- [Collection entries]
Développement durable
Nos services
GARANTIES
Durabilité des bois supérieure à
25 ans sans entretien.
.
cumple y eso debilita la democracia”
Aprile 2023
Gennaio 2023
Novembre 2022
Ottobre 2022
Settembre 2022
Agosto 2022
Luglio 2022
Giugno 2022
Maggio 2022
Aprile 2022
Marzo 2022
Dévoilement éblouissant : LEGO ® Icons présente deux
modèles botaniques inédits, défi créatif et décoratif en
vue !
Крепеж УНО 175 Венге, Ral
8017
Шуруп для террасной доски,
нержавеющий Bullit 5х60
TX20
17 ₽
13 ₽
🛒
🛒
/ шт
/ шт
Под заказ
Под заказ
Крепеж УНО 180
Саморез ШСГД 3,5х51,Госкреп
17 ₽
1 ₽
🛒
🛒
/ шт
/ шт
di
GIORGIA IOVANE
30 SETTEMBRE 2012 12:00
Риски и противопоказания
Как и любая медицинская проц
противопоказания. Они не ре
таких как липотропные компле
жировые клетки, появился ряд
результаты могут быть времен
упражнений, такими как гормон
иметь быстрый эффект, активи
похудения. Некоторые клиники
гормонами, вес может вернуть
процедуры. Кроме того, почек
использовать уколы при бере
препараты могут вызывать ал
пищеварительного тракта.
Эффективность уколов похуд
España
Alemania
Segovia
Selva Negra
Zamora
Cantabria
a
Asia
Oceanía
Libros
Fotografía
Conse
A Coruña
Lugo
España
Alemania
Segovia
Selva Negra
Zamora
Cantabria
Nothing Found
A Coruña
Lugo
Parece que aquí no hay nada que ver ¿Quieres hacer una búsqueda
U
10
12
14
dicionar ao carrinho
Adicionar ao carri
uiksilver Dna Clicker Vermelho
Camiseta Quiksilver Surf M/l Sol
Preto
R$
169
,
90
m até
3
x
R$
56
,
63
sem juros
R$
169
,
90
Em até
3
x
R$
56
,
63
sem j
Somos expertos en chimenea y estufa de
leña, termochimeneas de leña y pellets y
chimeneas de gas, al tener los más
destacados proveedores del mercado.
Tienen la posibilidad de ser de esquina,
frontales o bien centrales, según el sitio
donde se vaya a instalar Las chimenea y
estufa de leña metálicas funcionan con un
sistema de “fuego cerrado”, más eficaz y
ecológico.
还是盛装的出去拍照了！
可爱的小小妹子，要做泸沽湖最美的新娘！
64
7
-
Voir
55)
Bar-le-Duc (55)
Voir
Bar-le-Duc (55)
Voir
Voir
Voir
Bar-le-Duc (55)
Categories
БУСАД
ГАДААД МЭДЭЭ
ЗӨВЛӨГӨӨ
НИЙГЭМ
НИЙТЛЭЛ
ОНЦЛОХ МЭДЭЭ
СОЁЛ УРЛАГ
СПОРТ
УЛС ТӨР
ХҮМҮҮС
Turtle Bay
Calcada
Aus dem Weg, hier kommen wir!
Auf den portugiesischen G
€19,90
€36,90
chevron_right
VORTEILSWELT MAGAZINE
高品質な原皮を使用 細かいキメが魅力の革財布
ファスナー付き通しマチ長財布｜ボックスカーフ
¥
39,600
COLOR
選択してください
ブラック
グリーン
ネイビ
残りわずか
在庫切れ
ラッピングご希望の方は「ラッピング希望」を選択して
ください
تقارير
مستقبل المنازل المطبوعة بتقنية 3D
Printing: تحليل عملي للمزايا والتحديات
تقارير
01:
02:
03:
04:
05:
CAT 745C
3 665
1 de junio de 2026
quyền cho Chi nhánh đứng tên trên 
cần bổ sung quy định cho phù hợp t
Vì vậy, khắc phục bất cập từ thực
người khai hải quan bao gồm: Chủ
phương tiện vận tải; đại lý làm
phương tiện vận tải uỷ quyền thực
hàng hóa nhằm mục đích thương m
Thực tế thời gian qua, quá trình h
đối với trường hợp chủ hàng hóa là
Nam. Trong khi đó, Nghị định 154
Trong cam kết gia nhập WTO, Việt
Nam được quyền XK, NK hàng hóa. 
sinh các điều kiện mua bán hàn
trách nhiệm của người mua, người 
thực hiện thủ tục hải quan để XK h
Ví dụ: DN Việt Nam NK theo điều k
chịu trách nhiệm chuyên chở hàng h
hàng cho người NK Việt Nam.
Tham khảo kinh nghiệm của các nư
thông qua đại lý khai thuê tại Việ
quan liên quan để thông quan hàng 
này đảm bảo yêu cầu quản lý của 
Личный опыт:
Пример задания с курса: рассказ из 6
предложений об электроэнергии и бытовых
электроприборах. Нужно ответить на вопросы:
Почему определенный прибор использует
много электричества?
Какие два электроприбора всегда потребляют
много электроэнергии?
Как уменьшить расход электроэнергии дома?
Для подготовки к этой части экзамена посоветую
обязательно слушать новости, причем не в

- [Task objective] The lines to copy are those above that contain the string "много".

- [The answer]
много электричества?
много электроэнергии?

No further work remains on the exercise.